Theatre Review: The Boy Who Kicked Pigs @ Jackson's Lane Theatre

By Londonist Last edited 132 months ago
Theatre Review: The Boy Who Kicked Pigs @ Jackson's Lane Theatre

The hardest part of this job, the quote-unquote theatre critic racket, is when you're required to approach something you greatly enjoyed from an objective viewpoint, weighing all the good parts against the bad ones even though usually with those kinds of shows it's hard to pick out bad parts. For example: Londonist greatly enjoyed The Boy Who Kicked Pigs. It's a very funny show, anarchic, energetic – and honestly that's probably all that matters for a £13 ticket.

This is an adaptation of Tom Baker's short novel of the same name, a darkly absurd tale in the style of a children's book with twisted Quentin Blake-esque illustrations. In the book and the show, Robert Caligari is that boy who kicked pigs – even though he kicks only one in the show, with a grandiose voice supplied by Oliver Jones – and subsequently plots murder in a string of events that don't make a lot of sense, but which are a lot of fun to watch unfold.

Theatre company Kill the Beast are five people, four of whom are on stage, playing roughly 200 characters apiece and often unrecognisable thanks to inhuanly swift costume changes and subtle shifts of voice, mannerisms, "aura". Particularly impressive are the pair of musical interludes and scenes of chaos towards the end of the show, with all four on stage and hopping about in a sequence that's more like a dance performance than it is a comedic one. While all four of them are excellent at what they do, most impressive is David Cumming as the titular Boy and hosts of others, showboating across and around the stage gloriously.

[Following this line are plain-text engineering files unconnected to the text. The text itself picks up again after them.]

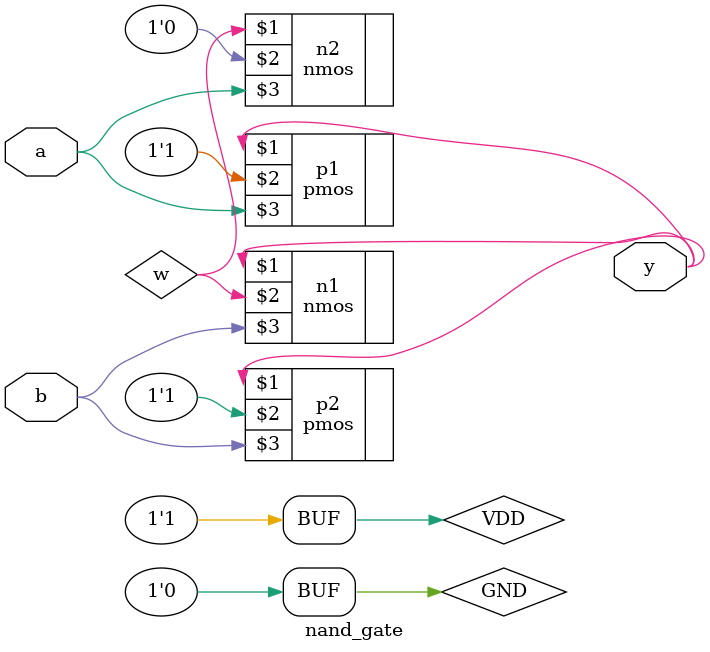
<source format=v>

module nand_gate(a,b,y);

//DIrections

	input a;
	input b;
	output y;

//INTERNAL SIGNALS 
	wire w;
	supply1 VDD;
	supply0 GND;
	pmos p1(y,VDD,a);
	pmos p2(y, VDD,b);
	nmos n1(y,w,b); nmos n2(w, GND, a);

endmodule

</source>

For The Boy Who Kicked Pigs the stage at Jackson's Lane is kept empty almost throughout the show except for a few chairs. The "sets", such as they are, are these intricate dioramas filmed and displayed behind the players. The setup is an interesting one, but it's not always effective – there's no real sense of space, so it's hard to get anchored in the universe. There is another issue, carried over from the source material: The Boy Who Kicked Pigs owes much to a twisted pseudo-gothic style that brings to mind Tim Burton's oeuvre, and as such never develops a visual style of its own. But, whatever, those filmed sets are gorgeous – they're on display in the foyer, too.

Likewise, some of the scene changes are abrupt and the characters, some of them only on-stage for a single scene, don't get much chance to be fleshed out into full comedic entities. As a whole, it's not fully cohesive. It feels sort of random. Like we said, it doesn't make a lot of sense, but perhaps it doesn't have to: Kill the Beast carry the skeletal narrative with excellent wordplay, memorable character bits, and an unexpectedly heartbreaking climax.

Here's the objective view, then: The Boy Who Kicked Pigs is very funny, but after all the laughter, your face will hurt by the end of it.

The Boy Who Kicked Pigs is at the Jackson's Lane Theatre, Highgate, until 16 March. Tickets £14.95 /£12.95 available at the Jackson's Lane website.